I'm always thinking about what's coming next—worrying and planning and what not. And definitely never resting and enjoying.

That's a big issue for Americans, especially American Christians. We think of Sunday as a day of rest, and generally don't like to "work" on Sundays (though that's becoming less and less an issue), but really, we do anything BUT rest. Sunday is the busiest day of the week for me, and for many other church employees, and members. It's not rest. It's not really enjoyable, not like I think it should be. It's definitely not Sabbath.

So, what's the point?

I admit, I haven't done enough research to really have a firm grasp on this Old Testament idea of Sabbath, but I think that we are definitely missing something. I KNOW that I'm missing something. And I think a lot of it goes back to trust. Who do I trust to keep things going, keep the world moving, keep life together? Me or God? I'd like to say God, but I think my actions show me all too often. I procrastinate, I slack off, and then I panic and try to do everything myself.

But do I trust Him? Do I enjoy this amazing story He's writing for me? Not like I should. Hmm….

Saturday, April 18, 2009

cursing my way through seminary…

The end of the semester is quickly approaching, and the other day, I had to take an online test. I love and hate online tests. I love them because I can take them whenever I feel ready (like 1 am), so there's at least a little less pressure. But, there's always the fear of the computer doing something crazy while I'm taking the test and messing things up. And, the fact that I don't have internet at my house so I'm forced to find an alternate location for my test taking (typically my office).

Anyway, this was the second test I'd taken for this class, so I had somewhat of an idea about what to expect, and I had a study guide to follow. Even with all this, however, when I opened that test up on Blackboard just after 1 am on Friday, I quickly found myself cursing at the computer.

Not just grumbling. All out cursing. I'm definitely glad no one else was around, and feeling a little embarrassed as I write this. Probably not as embarrassed as I should be though. I have a seriously foul mouth, and it's not a good thing. Just not something I've seriously tried to deal with.

Anyway, I was mad because I'd studied all day, reading through tons of pages of my books, over 10 New Testament books, a nearly inch thick stack of class notes, and an audio lecture, and yet, when I opened the test, I still felt totally thrown off and unprepared. All I could think was, seriously? I studied for hours and hours and I still don't know all the stuff that's on this *#$% *@%^# test???

Not good, I know. And the crazy thing was, I just saw my grade and I did fine. I just lost it in that moment of taking the test.

But why?

What sense does it make to be in seminary, learning about God and how to minister to others, when my heart is so messed up?

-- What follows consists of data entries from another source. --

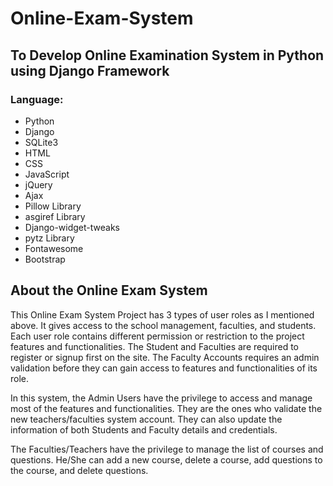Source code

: # Online-Exam-System

## To Develop Online Examination System in Python using Django Framework

### Language: 
- Python
- Django
- SQLite3
- HTML
- CSS
- JavaScript
- jQuery
- Ajax
- Pillow Library
- asgiref Library
- Django-widget-tweaks
- pytz Library
- Fontawesome
- Bootstrap

## About the Online Exam System

This Online Exam System Project has 3 types of user roles as I mentioned above. It gives access to the school management, faculties, and students. Each user role contains different permission or restriction to the project features and functionalities. The Student and Faculties are required to register or signup first on the site. The Faculty Accounts requires an admin validation before they can gain access to features and functionalities of its role.

In this system, the Admin Users have the privilege to access and manage most of the features and functionalities. They are the ones who validate the new teachers/faculties system account. They can also update the information of both Students and Faculty details and credentials.

The Faculties/Teachers have the privilege to manage the list of courses and questions. He/She can add a new course, delete a course, add questions to the course, and delete questions.
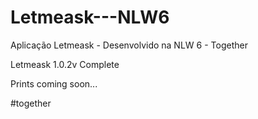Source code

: # Letmeask---NLW6
Aplicação Letmeask - Desenvolvido na NLW 6 - Together

Letmeask 1.0.2v Complete

Prints coming soon...

#together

What does it matter how much I know about God, if I totally miss out on knowing Him and letting Him change the way I live my life?

Anybody can cuss their way through a crummy test, or a bad day, or crazy traffic, or whatever. But shouldn't I be different?

Not perfect. That's a whole other topic. But different. Letting Him get a deeper grip on my mind and heart, so He can uproot the junk that's so deeply settled in there.

I'm starting to see the reality of this problem more and more—in my life and others as well, unfortunately. I say unfortunately because the temptation is to judge and judge big when I see this kind of ridiculousness in others. In others, but not me.

I just sweep it under the rug.

Cursing's not so bad, right? I don't curse in front of others. Just at computer screens and what not. Just in secret, when I'm really mad.

Didn't Jesus say something about the stuff that's in our hearts being just like the stuff we actually do in front of everybody?

Ugh.

I don't really have good answers right now. I feel convicted, but still very reluctant to deal with my heart junk. But I know I don't want things to stay the same.

Even if it's hard, I don't want to be two sided.